FORMER White House drugs tzar Robert Weiner has urged sportig authorities to ramp up their out of competition testing for the London 2012 Olympics - claiming they are losing the battle with dope cheats.

GET SERIOUS: Former White House drugs advisor Robert Weiner wants more focus on out of competition testing ahead of the London 2012 Olympics
GET SERIOUS: Former White House drugs advisor Robert Weiner wants more focus on out of competition testing ahead of the London 2012 Olympics

London 2012 and the International Olympic Committee are expected to mount the biggest in-competition testing programme in history - eclipsing the 4770 tests, which comprised 3801 urine tests and 969 blood tests, that were processed in Beijing.

But Weiner wants more focus on testing now - claiming the World Anti-Doping Agency must focus on targeting cheats out of competition.

"London, get ready for a flurry of drug busts. To stop athletes from doping during the London Games, start the drug testing now," he wrote in an op-ed article in the Salt Lake City Tribune.

"Testing the athletes before the Games, and not just on-site during the Games, is the lesson of the Salt Lake City Olympics and since.

"The real question is how many cheating athletes were not caught before the Games-because most cheating occurs in training, not the competition itself.

"The triumvirate who created and armed WADA at its creation in 1999, WADA president Richard Pound, U.S. drug czar Barry McCaffrey, and USADA head and Olympic marathon champion Frank Shorter, are no longer involved and pushing the envelope.

"Yet WADA must continue to assure that each Olympic athlete complies with its standards on banned substances-no exceptions.

"Drug busts happened in Salt Lake City, in Beijing, in Vancouver, and will occur in London.  They do not mean the Olympics are dirty-they mean the Games are being kept clean."

Weiner also hit out at the number of athletes who claim medical conditions that mean they get waivers to test for certain banned substances.

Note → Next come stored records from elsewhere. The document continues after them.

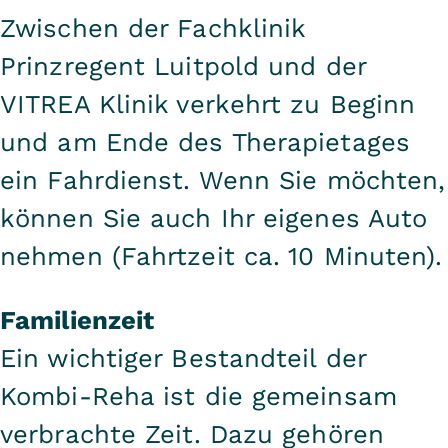
Zwischen der Fachklinik
Prinzregent Luitpold und der
VITREA Klinik verkehrt zu Beginn
und am Ende des Therapietages
ein Fahrdienst. Wenn Sie möchten,
können Sie auch Ihr eigenes Auto
nehmen (Fahrtzeit ca. 10 Minuten).
Familienzeit
Ein wichtiger Bestandteil der
Kombi-Reha ist die gemeinsam
verbrachte Zeit. Dazu gehören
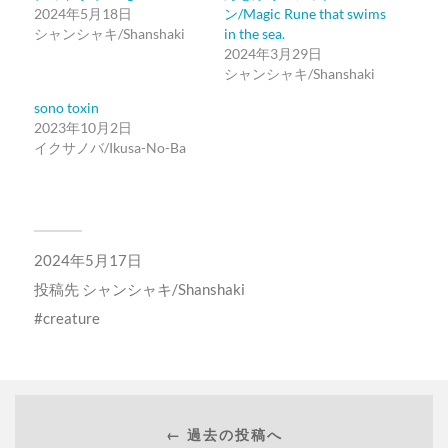
2024年5月18日
ン/Magic Rune that swims
シャンシャキ/Shanshaki
in the sea.
2024年3月29日
シャンシャキ/Shanshaki
sono toxin
2023年10月2日
イクサノバ/Ikusa-No-Ba
2024年5月17日
投稿先
シャンシャキ/Shanshaki
creature
← 過去の投稿へ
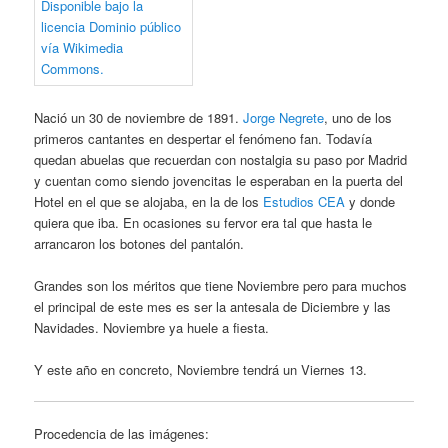
Nació un 30 de noviembre de 1891.
Jorge Negrete
, uno de los
primeros cantantes en despertar el fenómeno fan. Todavía
quedan abuelas que recuerdan con nostalgia su paso por Madrid
y cuentan como siendo jovencitas le esperaban en la puerta del
Hotel en el que se alojaba, en la de los
Estudios CEA
y donde
quiera que iba. En ocasiones su fervor era tal que hasta le
arrancaron los botones del pantalón.
Grandes son los méritos que tiene Noviembre pero para muchos
el principal de este mes es ser la antesala de Diciembre y las
Navidades. Noviembre ya huele a fiesta.
Y este año en concreto, Noviembre tendrá un Viernes 13.
Procedencia de las imágenes:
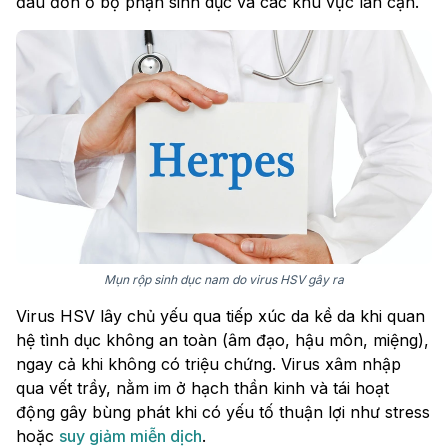
đau đớn ở bộ phận sinh dục và các khu vực lân cận.
Mụn rộp sinh dục nam do virus HSV gây ra
Virus HSV lây chủ yếu qua tiếp xúc da kề da khi quan
hệ tình dục không an toàn (âm đạo, hậu môn, miệng),
ngay cả khi không có triệu chứng. Virus xâm nhập
qua vết trầy, nằm im ở hạch thần kinh và tái hoạt
động gây bùng phát khi có yếu tố thuận lợi như stress
hoặc
suy giảm miễn dịch
.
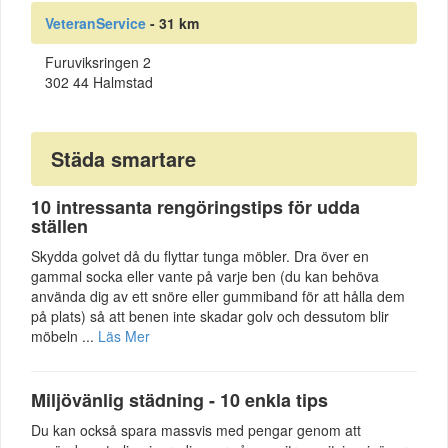
VeteranService
- 31 km
Furuviksringen 2
302 44 Halmstad
Städa smartare
10 intressanta rengöringstips för udda
ställen
Skydda golvet då du flyttar tunga möbler. Dra över en
gammal socka eller vante på varje ben (du kan behöva
använda dig av ett snöre eller gummiband för att hålla dem
på plats) så att benen inte skadar golv och dessutom blir
möbeln ...
Läs Mer
Miljövänlig städning - 10 enkla tips
Du kan också spara massvis med pengar genom att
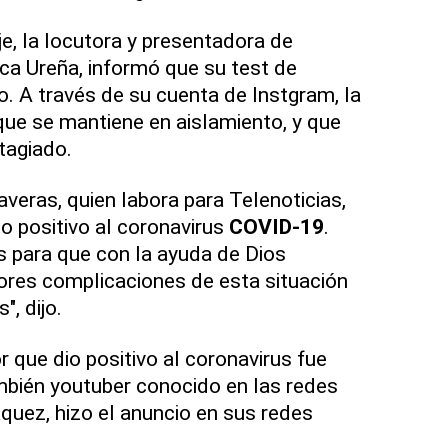
je, la locutora y presentadora de
ica Ureña, informó que su test de
o. A través de su cuenta de Instgram, la
que se mantiene en aislamiento, y que
tagiado.
Taveras, quien labora para Telenoticias,
o positivo al coronavirus
COVID-19
.
s para que con la ayuda de Dios
ores complicaciones de esta situación
, dijo.
 que dio positivo al coronavirus fue
mbién youtuber conocido en las redes
uez, hizo el anuncio en sus redes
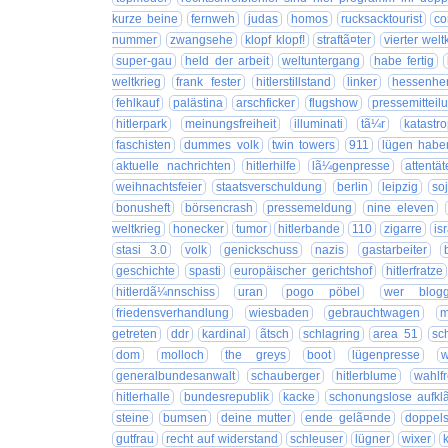
kurze beine
fernweh
judas
homos
rucksacktourist
co
nummer
zwangsehe
klopf klopf!
straftã¤ter
vierter welt
super-gau
held der arbeit
weltuntergang
habe fertig
weltkrieg
frank fester
hitlerstillstand
linker
hessenhe
fehlkauf
palästina
arschficker
flugshow
pressemitteil
hitlerpark
meinungsfreiheit
illuminati
tã¼r
katastr
faschisten
dummes volk
twin towers
911
lügen habe
aktuelle nachrichten
hitlerhilfe
lã¼genpresse
attentät
weihnachtsfeier
staatsverschuldung
berlin
leipzig
so
bonusheft
börsencrash
pressemeldung
nine eleven
weltkrieg
honecker
tumor
hitlerbande
110
zigarre
is
stasi 3.0
volk
genickschuss
nazis
gastarbeiter
geschichte
spasti
europäischer gerichtshof
hitlerfratze
hitlerdã¼nnschiss
uran
pogo pöbel
wer blogg
friedensverhandlung
wiesbaden
gebrauchtwagen
m
getreten
ddr
kardinal
ãtsch
schlagring
area 51
sc
dom
molloch
the greys
boot
lügenpresse
generalbundesanwalt
schauberger
hitlerblume
wahlfr
hitlerhalle
bundesrepublik
kacke
schonungslose aufkl
steine
bumsen
deine mutter
ende gelã¤nde
doppels
gutfrau
recht auf widerstand
schleuser
lügner
wixer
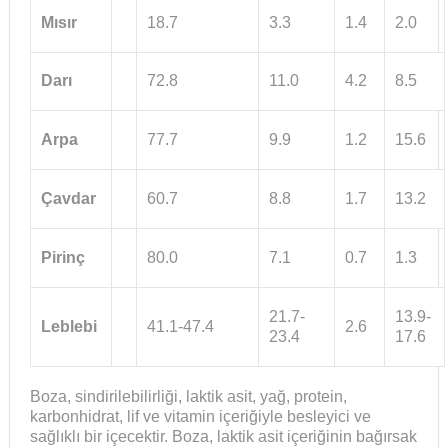
Mısır
18.7
3.3
1.4
2.0
Darı
72.8
11.0
4.2
8.5
Arpa
77.7
9.9
1.2
15.6
Çavdar
60.7
8.8
1.7
13.2
Pirinç
80.0
7.1
0.7
1.3
21.7-
13.9-
Leblebi
41.1-47.4
2.6
23.4
17.6
Boza, sindirilebilirliği, laktik asit, yağ, protein,
karbonhidrat, lif ve vitamin içeriğiyle besleyici ve
sağlıklı bir içecektir. Boza, laktik asit içeriğinin bağırsak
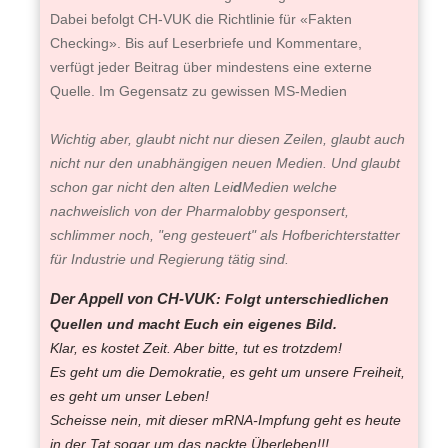
Dabei befolgt CH-VUK die Richtlinie für «Fakten
Checking». Bis auf Leserbriefe und Kommentare,
verfügt jeder Beitrag über mindestens eine externe
Quelle. Im Gegensatz zu gewissen MS-Medien
Wichtig aber, glaubt nicht nur diesen Zeilen, glaubt auch
nicht nur den unabhängigen neuen Medien. Und glaubt
schon gar nicht den alten Lei
d
Medien welche
nachweislich von der Pharmalobby gesponsert,
schlimmer noch, "eng gesteuert" als Hofberichterstatter
für Industrie und Regierung tätig sind.
Der Appell von CH-VUK
: Folgt unterschiedlichen
Quellen und macht Euch ein eigenes Bild.
Klar, es kostet Zeit. Aber bitte, tut es trotzdem!
Es geht um die Demokratie, es geht um unsere Freiheit,
es geht um unser Leben!
Scheisse nein, mit dieser mRNA-Impfung geht es heute
in der Tat sogar um das nackte Überleben!!!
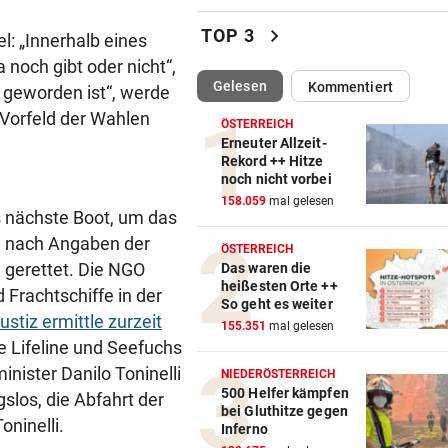
Schüsse an Schule in Thaila
chevron_right
TOP 3
el: „Innerhalb eines
Mehrere Todesopfer
 noch gibt oder nicht“,
(ausgewählt)
Gelesen
Kommentiert
s geworden ist“, werde
RÄTSELHAFTER FALL
vor 
Hantavirus bei Frankreich-T
 Vorfeld der Wahlen
ÖSTERREICH
entdeckt
Erneuter Allzeit-
Rekord ++ Hitze
noch nicht vorbei
DER SCHNEE GEHT AUS
vor 
158.059
mal gelesen
Hitzewelle: Nächstes
as nächste Boot, um das
Sommerskigebiet schließt
ag nach Angaben der
ÖSTERREICH
 gerettet. Die NGO
Das waren die
VON HOF VERSCHWUNDEN
vor 
heißesten Orte ++
 Frachtschiffe in der
Vermisstes Kätzchen-Quartet
So geht es weiter
Justiz ermittle zurzeit
wieder vereint
155.351
mal gelesen
ffe Lifeline und Seefuchs
KLIMA UND KRAFTWERK
vor 
inister Danilo Toninelli
NIEDERÖSTERREICH
Zu wenig Wasser: Kanu-Pion
500 Helfer kämpfen
los, die Abfahrt der
bei Gluthitze gegen
erhebt Vorwürfe
oninelli.
Inferno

"Olympic athletes bypass drug disqualifications with waivers, called therapeutic use exemptions (TUE's), or come at the last minute to international events to avoid early testing," he added. 

"TUE's are legitimate for illnesses like cancer, but former World Anti-Doping chair Dick Pound has sarcastically said that it's amazing the world's fittest athletes-Olympians-have six times the colds of the rest of humanity. TUE's are a huge loophole."